#### [Document excerpt]
Skip to content

Creating your own taskpack

Taskpacks are collection of Celery tasks packaged inside a python module with some specifications:

  • All tasks functions must be declarated inside the init() function on the taskpack's main.py.
  • All tasks must have annotated arguments: each variable received by the task must have a fixed type (int, str, float, others...).
  • External resources used by the tasks must be located in Python files inside the taskpack's resources directory.
  • All tasks outputs must be in a JSON seriallizable format.

Let's start our project

An example of valid taskpack that you can use as basis is the pytasks-test taskpack. For this guide, we'll be using it as a basis.

First, clone the repository from GitHub and go to its directory:

git clone https://github.com/brenopelegrin/pytasks-test.git && cd pytasks-test

Then, you'll see some files in the parent directory:

Name Description
main.py Where the init() function is located. Declare your tasks inside the function.
__init__.py Initialization code used by pytasks to get tasks working. Do not modify it.
package.json Information about the package: author, name, version, etc.
requirements.txt The package dependencies to be installed with pip.

Understanding and modifying main.py

The main.py file contains the following:

main.py
def init(celery_app, **global_decorators):
    authorized_task = global_decorators['authorized_task']

    @celery_app.task
    def add(x: int, y: int):
        return x + y

    @celery_app.task
    def subtract(x: int, y: int):
        return x-y

    @celery_app.task
    def hypot(x: float, y: float):
        from .resources import example_resource as myResource
        return(myResource.hypot(x, y))

    @authorized_task
    @celery_app.task
    def myProtectedTask(x: int, y: int):
        return x+y

Tasks inside main.py

The init() function receives the celery_app decorator and global_decorators from pytasks. By using @celery_app.task on top of a function, you create a task. As you can see, every task must have type annotation on its parameters.

✔ Great task with annotations

@celery_app.task
def add(x: int, y: int):
    return x + y

❌ Wrong task without annotations

@celery_app.task
def add(x, y):
    return x + y

By default, pytasks passes the authorized_task decorator inside the global_decorators object. By using @authorized_task on top of a valid task, pytasks will require authentication for the task to run.

⚠ Note: for compatibility reasons, you need to declare a variable to unpack the desired decorator inside global_decorators. Do NOT use @global_decorators['authorized_task'] directly. See the following example.

To use the authorized_task decorator, you can do:

def init(celery_app, **global_decorators):
    authorized_task = global_decorators['authorized_task']

    @authorized_task
    @celery_app.task
    def someProtectedTask(user: str, password: str):
        return({"authenticated": True})

⚠ Note: you should ALWAYS use global decorators ON TOP of @celery_app.task.

Using external resources inside your tasks

You can put python files inside the resources/ directory. All python files inside this directory can be imported inside your tasks as a module.

For example, see the resources/example_resource.py file:

resources/example_resource.py
def hypot(a, b):
    return(((a**2) + (b**2))**(1/2))

#### [Tasks to complete]
1 – Decide whether each statement (a), (b) and (c) agrees with the taskpack guide: (a) global decorators go on top of @celery_app.task; (b) the __init__.py file may be edited freely; (c) Python files in the resources/ directory can be imported inside tasks as a module. Answer yes or no for each, quoting the exact words of the guide that settle it.
2 – Write out the part of the taskpack guide that opens with the words containing "First, clone the" and closes with "not modify it.".
The stored entries have no connection to the taskpack guide.

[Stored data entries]
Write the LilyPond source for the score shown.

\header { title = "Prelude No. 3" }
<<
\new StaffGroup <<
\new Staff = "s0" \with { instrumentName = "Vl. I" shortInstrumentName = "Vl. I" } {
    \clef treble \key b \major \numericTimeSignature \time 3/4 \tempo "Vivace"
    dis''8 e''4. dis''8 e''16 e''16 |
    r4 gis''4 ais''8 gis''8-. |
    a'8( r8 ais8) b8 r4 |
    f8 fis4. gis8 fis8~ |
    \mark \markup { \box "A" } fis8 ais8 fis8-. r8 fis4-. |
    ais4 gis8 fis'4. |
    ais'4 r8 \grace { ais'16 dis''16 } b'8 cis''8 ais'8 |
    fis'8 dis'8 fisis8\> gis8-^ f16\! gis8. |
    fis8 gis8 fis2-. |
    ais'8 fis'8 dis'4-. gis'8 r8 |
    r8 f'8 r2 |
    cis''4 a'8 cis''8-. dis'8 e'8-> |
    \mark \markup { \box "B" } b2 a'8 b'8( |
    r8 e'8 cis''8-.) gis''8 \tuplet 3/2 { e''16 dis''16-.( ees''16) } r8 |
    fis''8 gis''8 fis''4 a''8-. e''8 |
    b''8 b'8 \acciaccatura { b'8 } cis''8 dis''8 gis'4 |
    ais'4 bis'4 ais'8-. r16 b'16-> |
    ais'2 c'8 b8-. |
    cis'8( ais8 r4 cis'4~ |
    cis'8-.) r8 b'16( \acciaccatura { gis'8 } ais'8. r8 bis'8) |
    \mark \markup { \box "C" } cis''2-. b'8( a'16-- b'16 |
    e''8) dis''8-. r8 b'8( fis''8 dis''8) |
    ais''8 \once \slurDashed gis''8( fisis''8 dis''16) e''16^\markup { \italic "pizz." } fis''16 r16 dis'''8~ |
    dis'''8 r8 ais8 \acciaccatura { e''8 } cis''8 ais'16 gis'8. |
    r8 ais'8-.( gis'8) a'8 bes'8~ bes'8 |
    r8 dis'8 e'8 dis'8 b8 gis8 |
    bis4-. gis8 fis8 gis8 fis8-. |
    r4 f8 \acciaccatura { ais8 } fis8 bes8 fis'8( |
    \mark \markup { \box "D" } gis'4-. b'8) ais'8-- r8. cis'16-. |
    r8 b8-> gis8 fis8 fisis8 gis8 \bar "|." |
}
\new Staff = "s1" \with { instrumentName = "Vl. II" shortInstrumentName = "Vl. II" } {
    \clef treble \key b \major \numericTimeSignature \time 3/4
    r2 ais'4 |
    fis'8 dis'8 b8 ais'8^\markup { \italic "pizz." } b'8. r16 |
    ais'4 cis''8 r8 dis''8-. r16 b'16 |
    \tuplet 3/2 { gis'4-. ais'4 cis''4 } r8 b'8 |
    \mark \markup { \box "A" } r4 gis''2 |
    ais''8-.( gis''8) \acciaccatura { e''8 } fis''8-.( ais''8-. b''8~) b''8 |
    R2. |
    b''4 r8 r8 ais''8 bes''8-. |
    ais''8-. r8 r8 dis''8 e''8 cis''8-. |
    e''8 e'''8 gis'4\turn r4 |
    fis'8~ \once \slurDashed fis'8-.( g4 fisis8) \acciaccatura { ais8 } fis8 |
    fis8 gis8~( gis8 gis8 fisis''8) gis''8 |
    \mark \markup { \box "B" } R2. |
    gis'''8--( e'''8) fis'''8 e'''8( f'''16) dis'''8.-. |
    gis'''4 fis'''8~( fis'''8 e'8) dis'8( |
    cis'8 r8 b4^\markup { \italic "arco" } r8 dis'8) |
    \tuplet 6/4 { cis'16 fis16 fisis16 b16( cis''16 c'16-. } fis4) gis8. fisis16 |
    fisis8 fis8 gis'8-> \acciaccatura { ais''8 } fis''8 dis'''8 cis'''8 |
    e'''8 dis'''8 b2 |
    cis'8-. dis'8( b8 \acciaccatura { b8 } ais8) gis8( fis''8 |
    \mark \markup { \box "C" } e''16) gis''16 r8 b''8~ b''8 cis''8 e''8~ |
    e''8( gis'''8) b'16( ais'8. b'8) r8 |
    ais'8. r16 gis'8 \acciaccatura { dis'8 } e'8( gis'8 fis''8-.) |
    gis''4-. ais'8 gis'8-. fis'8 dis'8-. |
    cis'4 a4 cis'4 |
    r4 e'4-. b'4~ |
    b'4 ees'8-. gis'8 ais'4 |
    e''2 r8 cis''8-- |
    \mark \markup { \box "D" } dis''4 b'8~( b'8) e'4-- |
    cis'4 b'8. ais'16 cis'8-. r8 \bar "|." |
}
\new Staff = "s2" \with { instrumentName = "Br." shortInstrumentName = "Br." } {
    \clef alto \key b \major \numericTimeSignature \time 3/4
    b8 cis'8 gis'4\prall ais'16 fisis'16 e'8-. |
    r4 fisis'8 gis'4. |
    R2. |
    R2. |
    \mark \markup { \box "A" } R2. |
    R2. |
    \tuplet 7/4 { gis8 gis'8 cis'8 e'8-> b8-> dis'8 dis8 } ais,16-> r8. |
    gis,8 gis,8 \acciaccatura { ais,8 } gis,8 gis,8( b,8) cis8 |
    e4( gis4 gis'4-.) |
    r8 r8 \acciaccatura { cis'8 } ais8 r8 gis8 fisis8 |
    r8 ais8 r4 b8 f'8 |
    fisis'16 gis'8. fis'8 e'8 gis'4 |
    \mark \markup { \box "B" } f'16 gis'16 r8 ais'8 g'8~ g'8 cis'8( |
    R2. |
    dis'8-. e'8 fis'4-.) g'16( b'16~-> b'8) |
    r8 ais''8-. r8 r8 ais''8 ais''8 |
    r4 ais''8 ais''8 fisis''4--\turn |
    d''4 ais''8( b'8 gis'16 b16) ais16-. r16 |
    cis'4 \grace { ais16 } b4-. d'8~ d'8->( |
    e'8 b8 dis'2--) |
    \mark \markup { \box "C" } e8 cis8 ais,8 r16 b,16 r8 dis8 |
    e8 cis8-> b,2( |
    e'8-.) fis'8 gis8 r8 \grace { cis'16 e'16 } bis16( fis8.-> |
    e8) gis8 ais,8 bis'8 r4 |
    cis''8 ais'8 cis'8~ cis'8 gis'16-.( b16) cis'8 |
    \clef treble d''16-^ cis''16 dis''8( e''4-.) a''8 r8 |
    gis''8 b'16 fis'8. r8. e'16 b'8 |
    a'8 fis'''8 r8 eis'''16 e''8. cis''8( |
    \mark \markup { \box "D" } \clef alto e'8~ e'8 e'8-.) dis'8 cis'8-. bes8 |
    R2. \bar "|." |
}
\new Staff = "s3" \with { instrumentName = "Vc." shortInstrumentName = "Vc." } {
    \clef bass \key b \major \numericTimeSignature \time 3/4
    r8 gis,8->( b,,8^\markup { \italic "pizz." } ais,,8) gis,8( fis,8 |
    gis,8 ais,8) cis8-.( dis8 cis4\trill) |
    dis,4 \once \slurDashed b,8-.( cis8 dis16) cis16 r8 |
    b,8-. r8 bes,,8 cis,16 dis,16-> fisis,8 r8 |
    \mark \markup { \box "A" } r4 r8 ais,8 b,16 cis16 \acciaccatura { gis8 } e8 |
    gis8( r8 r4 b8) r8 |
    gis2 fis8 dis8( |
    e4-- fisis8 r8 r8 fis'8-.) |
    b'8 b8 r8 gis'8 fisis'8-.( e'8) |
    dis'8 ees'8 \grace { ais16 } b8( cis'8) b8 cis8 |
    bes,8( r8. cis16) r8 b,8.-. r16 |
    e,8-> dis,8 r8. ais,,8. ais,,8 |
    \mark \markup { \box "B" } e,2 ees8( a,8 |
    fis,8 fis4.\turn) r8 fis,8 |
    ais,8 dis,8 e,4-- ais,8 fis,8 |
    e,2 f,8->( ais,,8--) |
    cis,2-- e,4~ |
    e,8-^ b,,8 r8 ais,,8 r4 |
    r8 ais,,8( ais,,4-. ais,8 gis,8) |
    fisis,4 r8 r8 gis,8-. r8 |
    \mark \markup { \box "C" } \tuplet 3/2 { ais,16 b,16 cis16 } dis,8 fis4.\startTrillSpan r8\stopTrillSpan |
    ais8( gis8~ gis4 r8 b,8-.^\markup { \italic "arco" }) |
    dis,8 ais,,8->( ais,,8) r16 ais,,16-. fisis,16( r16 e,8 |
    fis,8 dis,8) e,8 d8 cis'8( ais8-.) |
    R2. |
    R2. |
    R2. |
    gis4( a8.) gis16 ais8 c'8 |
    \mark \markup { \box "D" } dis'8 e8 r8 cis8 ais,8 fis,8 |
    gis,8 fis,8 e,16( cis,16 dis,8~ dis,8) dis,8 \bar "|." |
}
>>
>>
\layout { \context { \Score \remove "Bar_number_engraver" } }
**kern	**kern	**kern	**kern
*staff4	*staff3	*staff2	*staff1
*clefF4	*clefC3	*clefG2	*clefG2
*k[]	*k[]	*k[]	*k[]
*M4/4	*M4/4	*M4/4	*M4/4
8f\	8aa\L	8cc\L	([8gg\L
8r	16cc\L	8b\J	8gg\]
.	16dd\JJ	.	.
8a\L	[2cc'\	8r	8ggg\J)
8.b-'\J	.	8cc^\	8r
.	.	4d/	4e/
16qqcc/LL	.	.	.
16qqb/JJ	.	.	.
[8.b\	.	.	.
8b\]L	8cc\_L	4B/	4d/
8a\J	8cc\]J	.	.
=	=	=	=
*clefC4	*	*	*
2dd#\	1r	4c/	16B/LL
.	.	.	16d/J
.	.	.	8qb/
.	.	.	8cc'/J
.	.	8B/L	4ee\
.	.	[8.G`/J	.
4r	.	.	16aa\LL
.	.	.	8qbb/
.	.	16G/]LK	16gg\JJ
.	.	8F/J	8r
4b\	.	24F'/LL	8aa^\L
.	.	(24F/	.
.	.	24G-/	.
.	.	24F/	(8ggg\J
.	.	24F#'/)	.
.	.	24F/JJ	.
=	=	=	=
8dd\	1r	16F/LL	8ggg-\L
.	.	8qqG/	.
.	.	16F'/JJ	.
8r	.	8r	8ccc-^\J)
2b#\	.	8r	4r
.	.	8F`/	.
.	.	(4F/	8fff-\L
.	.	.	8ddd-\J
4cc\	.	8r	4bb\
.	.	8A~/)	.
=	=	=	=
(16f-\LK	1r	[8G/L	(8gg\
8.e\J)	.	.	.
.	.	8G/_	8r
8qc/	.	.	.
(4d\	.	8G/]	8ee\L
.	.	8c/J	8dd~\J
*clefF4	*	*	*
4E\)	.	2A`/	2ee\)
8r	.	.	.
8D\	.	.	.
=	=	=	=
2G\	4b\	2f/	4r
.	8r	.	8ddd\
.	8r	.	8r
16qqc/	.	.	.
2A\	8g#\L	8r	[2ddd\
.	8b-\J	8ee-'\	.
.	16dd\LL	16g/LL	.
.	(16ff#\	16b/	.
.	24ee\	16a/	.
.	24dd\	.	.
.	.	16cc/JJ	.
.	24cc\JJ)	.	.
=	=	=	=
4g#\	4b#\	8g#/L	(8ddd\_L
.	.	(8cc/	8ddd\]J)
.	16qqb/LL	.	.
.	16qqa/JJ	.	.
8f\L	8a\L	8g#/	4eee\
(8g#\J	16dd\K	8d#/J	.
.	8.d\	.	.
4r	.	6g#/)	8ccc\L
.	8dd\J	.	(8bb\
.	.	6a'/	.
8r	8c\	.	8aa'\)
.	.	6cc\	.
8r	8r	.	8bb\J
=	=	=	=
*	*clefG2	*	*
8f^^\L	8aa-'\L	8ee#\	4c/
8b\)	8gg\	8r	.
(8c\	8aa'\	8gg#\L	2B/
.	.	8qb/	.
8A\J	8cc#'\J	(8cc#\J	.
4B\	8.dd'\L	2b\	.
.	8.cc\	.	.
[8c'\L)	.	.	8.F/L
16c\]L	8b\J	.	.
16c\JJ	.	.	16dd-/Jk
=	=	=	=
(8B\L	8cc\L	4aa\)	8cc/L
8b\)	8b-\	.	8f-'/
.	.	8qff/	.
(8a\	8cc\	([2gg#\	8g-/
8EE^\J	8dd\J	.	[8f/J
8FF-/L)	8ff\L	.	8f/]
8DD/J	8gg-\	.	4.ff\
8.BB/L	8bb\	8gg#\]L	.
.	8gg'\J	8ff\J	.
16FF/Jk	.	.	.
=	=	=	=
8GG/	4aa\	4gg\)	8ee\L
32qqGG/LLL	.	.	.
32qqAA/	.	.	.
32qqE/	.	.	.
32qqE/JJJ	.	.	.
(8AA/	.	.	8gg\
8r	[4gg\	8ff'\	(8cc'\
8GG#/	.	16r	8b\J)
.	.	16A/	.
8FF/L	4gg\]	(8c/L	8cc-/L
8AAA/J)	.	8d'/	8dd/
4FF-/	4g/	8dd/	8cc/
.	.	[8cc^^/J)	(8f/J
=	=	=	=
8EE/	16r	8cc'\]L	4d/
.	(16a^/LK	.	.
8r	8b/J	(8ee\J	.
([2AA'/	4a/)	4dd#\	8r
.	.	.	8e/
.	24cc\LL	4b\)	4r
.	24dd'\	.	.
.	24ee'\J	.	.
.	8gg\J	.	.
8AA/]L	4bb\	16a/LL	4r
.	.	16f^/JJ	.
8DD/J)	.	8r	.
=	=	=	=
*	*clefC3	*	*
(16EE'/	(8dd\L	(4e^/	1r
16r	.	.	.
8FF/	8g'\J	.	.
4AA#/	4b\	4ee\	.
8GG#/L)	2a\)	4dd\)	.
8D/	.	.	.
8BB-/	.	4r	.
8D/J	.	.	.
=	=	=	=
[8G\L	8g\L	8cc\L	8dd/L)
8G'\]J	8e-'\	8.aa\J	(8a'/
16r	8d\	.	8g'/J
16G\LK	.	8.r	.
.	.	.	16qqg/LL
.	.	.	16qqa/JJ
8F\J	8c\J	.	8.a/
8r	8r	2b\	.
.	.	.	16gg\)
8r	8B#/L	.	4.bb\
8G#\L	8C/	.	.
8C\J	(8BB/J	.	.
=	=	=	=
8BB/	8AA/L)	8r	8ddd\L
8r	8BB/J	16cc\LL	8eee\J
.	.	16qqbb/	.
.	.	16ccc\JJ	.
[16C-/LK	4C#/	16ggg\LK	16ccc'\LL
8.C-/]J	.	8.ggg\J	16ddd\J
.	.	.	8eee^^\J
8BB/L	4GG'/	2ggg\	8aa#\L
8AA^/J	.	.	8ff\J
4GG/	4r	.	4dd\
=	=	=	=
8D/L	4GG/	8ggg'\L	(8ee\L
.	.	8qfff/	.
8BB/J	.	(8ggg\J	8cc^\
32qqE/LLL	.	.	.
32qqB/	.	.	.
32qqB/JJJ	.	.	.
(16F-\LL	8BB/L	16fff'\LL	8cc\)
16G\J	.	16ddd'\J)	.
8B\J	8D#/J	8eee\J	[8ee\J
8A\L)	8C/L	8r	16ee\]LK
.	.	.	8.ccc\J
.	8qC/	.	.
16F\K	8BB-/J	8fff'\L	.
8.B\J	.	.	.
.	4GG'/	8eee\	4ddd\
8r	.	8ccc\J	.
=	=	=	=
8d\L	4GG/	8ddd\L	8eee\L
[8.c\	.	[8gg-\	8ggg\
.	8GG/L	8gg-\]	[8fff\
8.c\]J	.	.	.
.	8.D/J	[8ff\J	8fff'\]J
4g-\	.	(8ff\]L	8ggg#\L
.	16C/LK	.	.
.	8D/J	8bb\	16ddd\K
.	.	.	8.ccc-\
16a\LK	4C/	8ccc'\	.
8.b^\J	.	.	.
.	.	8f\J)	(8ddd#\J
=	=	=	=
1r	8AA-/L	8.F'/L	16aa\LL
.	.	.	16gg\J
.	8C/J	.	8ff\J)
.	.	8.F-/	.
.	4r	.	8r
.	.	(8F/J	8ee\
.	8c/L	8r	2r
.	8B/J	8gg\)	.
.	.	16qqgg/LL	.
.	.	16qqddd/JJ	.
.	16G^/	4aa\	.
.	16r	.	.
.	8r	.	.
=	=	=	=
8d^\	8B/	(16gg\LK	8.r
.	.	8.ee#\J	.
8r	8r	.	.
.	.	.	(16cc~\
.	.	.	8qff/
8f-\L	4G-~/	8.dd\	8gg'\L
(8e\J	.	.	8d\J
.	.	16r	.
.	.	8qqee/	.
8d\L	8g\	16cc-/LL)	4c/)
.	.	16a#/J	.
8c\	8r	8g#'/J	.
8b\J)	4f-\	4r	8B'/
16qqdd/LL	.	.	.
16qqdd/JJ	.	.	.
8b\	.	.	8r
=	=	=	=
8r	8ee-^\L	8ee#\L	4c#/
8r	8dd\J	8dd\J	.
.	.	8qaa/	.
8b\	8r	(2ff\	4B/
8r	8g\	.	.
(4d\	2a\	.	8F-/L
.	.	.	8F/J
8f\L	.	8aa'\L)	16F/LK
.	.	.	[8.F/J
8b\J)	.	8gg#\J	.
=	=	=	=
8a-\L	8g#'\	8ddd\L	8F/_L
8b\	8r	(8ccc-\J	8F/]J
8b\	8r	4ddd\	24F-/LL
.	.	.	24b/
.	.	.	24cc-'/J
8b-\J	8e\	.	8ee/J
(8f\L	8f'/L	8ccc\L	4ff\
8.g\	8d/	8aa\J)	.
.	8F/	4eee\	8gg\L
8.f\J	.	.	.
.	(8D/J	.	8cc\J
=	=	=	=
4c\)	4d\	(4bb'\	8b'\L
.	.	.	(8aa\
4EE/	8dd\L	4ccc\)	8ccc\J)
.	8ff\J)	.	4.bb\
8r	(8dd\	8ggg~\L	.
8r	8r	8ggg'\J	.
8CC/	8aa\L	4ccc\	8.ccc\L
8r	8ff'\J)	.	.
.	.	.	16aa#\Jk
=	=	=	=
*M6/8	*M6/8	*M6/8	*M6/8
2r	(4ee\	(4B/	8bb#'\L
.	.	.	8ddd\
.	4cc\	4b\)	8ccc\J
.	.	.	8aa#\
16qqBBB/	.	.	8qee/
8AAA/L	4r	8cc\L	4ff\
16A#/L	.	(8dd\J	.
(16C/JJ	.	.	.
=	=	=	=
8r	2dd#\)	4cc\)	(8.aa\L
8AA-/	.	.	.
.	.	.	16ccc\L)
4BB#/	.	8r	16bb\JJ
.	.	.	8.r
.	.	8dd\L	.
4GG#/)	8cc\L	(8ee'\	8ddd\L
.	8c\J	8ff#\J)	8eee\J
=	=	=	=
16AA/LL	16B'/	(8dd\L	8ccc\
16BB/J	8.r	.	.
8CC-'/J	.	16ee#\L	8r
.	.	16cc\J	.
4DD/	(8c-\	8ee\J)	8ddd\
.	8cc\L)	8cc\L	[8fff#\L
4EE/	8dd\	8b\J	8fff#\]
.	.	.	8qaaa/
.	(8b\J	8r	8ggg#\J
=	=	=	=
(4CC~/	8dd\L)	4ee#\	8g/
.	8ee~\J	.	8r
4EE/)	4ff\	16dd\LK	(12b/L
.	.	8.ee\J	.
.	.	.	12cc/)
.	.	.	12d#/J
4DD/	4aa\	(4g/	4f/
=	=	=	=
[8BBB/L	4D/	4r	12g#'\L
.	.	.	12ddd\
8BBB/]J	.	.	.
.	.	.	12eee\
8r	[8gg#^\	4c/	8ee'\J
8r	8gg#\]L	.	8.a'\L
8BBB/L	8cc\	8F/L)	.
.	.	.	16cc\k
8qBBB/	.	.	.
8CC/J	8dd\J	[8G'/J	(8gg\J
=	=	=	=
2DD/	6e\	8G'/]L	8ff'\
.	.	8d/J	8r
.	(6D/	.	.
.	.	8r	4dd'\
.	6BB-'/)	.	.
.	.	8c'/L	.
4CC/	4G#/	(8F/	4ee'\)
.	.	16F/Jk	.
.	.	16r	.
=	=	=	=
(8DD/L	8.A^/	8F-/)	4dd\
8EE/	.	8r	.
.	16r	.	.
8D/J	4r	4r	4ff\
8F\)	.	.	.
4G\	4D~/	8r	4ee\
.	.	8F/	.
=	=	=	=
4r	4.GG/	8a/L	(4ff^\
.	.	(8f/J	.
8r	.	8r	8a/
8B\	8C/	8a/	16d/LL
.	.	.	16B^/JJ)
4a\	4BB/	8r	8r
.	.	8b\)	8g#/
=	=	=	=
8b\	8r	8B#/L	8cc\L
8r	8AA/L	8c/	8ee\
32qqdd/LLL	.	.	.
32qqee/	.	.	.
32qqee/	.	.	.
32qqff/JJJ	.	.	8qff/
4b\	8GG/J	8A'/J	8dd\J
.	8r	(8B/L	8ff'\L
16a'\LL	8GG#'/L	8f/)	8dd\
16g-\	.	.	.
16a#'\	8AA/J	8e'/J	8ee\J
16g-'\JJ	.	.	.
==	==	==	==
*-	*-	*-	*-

#### [Answers per task]
1 –
(a) Yes: "you should ALWAYS use global decorators ON TOP of @celery_app.task."
(b) No: "Do not modify it."
(c) Yes: "All python files inside this directory can be imported inside your tasks as a module."

2 –
First, clone the repository from GitHub and go to its directory:

git clone https://github.com/brenopelegrin/pytasks-test.git && cd pytasks-test

Then, you'll see some files in the parent directory:

Name Description
main.py Where the init() function is located. Declare your tasks inside the function.
__init__.py Initialization code used by pytasks to get tasks working. Do not modify it.